In diritto, il Giudice amministrativo di appello ribadiva il principio generale per cui le vicende inerenti alle sanzioni disciplinari sono in sé non direttamente rilevanti, e quale che ne sia l’esito, sulla valutazione di professionalità del magistrato, dove vengono in considerazione non gli atti sanzionatori ma i fatti e le situazioni: e non come (eventuali) illeciti bensì, come elementi, comunque, denotativi della personalità e qualità professionale dell’interessato.
Avverso la sentenza l’ex massone ha proposto ricorso, beccandosi però un rigetto per inammissibilità e refusione delle spese processuali.
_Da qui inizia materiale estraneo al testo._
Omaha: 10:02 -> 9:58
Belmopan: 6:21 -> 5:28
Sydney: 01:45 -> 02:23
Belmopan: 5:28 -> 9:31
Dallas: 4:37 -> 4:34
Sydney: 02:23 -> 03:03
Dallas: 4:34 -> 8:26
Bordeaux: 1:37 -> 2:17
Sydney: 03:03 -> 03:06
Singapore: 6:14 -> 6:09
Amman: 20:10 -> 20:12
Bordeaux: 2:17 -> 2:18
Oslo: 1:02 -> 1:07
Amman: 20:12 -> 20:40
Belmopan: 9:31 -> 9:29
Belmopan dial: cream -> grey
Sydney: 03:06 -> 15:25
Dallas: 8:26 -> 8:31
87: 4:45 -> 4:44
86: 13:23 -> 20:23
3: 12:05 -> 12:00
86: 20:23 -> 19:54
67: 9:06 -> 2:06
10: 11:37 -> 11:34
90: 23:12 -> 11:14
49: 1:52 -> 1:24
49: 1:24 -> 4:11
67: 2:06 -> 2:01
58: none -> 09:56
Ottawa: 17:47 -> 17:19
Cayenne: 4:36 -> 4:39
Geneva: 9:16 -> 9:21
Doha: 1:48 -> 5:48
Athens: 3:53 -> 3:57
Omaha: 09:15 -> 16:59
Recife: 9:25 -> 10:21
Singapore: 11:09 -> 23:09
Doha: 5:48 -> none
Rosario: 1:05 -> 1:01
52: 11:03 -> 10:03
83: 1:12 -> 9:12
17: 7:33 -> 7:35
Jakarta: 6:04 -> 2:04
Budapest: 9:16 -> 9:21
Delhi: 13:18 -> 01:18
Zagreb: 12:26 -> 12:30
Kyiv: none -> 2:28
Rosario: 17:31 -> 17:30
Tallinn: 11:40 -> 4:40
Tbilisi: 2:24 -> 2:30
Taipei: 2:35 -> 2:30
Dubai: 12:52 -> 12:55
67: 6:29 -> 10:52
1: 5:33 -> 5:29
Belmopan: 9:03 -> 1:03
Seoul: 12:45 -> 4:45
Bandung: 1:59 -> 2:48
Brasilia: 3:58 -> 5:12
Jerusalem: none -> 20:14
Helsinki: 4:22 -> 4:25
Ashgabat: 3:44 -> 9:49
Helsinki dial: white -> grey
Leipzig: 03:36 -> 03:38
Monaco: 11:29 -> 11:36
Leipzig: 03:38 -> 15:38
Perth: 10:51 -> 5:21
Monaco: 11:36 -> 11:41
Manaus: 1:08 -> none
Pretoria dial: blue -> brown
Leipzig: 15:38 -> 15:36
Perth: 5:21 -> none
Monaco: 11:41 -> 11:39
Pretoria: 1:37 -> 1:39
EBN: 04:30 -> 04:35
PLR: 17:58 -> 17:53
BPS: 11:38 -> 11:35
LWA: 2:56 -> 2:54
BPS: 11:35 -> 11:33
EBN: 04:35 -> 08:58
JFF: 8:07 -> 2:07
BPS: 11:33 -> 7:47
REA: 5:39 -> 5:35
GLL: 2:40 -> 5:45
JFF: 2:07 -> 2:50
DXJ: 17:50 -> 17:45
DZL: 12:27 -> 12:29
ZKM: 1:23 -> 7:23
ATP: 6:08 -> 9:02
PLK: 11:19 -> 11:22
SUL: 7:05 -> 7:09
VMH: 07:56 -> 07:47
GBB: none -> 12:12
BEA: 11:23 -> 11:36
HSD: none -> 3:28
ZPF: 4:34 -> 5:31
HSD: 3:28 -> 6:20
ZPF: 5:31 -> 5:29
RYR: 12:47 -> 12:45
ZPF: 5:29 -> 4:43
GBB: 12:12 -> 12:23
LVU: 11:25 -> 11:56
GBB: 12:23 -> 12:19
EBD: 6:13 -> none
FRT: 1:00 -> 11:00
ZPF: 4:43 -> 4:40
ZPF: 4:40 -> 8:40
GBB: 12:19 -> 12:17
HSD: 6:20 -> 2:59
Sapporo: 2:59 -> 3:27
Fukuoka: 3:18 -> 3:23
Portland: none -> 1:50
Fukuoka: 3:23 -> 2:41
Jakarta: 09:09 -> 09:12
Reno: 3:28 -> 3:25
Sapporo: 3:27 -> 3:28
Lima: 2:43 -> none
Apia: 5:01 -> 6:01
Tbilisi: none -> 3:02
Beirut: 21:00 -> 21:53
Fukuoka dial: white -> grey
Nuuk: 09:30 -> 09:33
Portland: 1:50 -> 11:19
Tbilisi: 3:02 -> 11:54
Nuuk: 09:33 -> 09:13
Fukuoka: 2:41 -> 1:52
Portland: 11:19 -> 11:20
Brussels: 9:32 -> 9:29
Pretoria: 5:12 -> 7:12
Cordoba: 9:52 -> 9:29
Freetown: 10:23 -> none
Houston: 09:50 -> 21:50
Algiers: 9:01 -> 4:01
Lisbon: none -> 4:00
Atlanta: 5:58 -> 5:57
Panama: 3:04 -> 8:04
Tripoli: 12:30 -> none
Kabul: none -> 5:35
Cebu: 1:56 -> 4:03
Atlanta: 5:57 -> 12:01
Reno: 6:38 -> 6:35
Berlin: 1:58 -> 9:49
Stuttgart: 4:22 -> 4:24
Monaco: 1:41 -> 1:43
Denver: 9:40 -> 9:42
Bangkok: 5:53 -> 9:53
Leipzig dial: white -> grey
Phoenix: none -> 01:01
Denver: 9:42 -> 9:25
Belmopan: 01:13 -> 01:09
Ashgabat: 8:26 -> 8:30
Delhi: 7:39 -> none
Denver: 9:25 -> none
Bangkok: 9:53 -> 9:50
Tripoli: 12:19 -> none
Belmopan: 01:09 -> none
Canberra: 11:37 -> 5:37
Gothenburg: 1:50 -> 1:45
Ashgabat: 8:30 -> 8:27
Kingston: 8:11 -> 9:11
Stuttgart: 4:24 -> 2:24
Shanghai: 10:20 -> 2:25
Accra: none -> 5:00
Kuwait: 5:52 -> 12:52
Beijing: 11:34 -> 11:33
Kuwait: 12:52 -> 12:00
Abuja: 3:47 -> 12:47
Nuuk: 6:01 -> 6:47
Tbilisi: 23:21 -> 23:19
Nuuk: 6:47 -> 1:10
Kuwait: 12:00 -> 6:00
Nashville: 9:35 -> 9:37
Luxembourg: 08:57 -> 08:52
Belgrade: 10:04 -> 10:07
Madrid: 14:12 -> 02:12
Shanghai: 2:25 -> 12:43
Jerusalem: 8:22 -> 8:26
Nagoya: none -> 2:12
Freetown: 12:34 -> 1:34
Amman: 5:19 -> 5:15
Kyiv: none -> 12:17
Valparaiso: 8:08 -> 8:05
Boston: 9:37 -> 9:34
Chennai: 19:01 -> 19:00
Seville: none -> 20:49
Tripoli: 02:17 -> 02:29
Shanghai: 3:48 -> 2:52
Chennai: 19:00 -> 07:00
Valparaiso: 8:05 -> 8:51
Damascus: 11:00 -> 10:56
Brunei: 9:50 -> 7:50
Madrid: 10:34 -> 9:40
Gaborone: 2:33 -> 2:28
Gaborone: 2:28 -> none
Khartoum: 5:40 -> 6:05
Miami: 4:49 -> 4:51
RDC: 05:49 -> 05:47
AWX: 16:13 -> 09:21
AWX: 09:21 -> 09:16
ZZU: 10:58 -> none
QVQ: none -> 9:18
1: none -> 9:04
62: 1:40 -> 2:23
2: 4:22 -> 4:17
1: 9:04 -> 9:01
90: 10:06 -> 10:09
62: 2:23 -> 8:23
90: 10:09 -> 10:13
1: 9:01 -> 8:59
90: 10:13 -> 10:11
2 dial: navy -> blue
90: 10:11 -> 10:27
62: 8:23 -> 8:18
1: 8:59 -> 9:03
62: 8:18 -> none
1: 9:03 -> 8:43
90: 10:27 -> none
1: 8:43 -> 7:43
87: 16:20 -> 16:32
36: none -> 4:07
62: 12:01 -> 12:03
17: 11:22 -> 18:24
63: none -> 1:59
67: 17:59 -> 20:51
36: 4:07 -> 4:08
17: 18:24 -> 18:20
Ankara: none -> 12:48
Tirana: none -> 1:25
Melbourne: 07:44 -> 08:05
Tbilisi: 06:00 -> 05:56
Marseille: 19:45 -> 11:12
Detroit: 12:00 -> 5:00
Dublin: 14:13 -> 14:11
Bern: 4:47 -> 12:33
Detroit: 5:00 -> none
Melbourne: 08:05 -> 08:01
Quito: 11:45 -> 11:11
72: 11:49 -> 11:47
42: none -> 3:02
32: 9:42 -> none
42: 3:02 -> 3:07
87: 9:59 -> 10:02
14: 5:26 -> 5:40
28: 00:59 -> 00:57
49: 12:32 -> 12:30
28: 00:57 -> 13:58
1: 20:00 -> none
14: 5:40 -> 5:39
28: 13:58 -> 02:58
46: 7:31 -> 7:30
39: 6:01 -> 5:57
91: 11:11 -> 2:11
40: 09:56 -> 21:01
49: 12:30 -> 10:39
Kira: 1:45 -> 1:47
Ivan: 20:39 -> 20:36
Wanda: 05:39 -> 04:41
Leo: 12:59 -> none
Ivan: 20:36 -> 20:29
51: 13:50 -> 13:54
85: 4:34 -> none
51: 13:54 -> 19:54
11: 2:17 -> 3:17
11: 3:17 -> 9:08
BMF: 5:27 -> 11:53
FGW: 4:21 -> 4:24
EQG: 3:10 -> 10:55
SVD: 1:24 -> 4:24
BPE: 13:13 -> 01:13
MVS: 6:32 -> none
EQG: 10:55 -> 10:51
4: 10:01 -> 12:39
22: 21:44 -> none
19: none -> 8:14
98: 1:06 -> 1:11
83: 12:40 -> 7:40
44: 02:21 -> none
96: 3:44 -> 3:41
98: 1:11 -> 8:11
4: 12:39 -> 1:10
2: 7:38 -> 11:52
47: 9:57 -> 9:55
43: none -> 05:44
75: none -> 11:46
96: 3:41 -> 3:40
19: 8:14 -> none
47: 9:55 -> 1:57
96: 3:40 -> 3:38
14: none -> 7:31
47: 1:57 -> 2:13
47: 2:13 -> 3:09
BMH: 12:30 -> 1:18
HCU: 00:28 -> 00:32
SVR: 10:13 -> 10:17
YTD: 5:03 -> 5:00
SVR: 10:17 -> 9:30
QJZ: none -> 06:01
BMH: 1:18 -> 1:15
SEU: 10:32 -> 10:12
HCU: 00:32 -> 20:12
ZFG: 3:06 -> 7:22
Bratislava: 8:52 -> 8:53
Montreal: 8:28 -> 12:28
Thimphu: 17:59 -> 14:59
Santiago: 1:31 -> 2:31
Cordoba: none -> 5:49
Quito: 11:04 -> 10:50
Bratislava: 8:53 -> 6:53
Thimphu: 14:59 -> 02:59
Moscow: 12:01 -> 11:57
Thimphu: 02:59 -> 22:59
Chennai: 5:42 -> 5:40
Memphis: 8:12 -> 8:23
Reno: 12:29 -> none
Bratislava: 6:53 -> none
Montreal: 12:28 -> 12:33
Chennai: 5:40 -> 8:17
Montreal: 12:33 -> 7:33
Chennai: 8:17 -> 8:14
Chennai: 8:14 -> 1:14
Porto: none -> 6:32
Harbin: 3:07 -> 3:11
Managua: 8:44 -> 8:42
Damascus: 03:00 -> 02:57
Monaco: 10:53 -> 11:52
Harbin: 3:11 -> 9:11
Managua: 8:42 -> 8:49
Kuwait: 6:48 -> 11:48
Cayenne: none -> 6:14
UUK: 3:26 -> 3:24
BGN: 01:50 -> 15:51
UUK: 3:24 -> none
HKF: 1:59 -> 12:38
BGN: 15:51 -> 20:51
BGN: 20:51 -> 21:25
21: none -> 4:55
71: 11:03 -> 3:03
Tra l’altro la Cassazione ha scritto: “In tale contesto, il Consiglio di Stato ha argomentato che l’appartenenza a una loggia massonica – in quanto potenziale occasione di sollecitazioni o di indebiti vantaggi – costituisce un fattore di compromissione o comunque di appannamento dei requisiti stessi, per i conseguenti rischi, quand’anche presunti, di condizionamenti derivanti dal vincolo dell’associazione, ponendo, poi, in rilievo che se una limitazione alla generale libertà di associazione che è e resta propria del cittadino è predicata, già a livello costituzionale per i partiti politici (art. 98, terzo comma Cost.) …a fortiori ciò vale – in ragione dei cennati vincoli e per i vantaggi che può comportare – per la massoneria e, evidentemente, per le associazioni consimili. Il Giudice amministrativo di appello ha, quindi, ribadito l’autonomia di ciascuna valutazione di professionalità e la rilevanza ai fini della valutazione di professionalità dei precedenti disciplinari, anche se risalenti, non quali illeciti, ma come elementi indicativi della personalità e della qualità professionale dell’interessato evidenziando, peraltro, come l’appartenenza del magistrato alla massoneria interessasse proprio alcuni degli anni oggetto di valutazione”.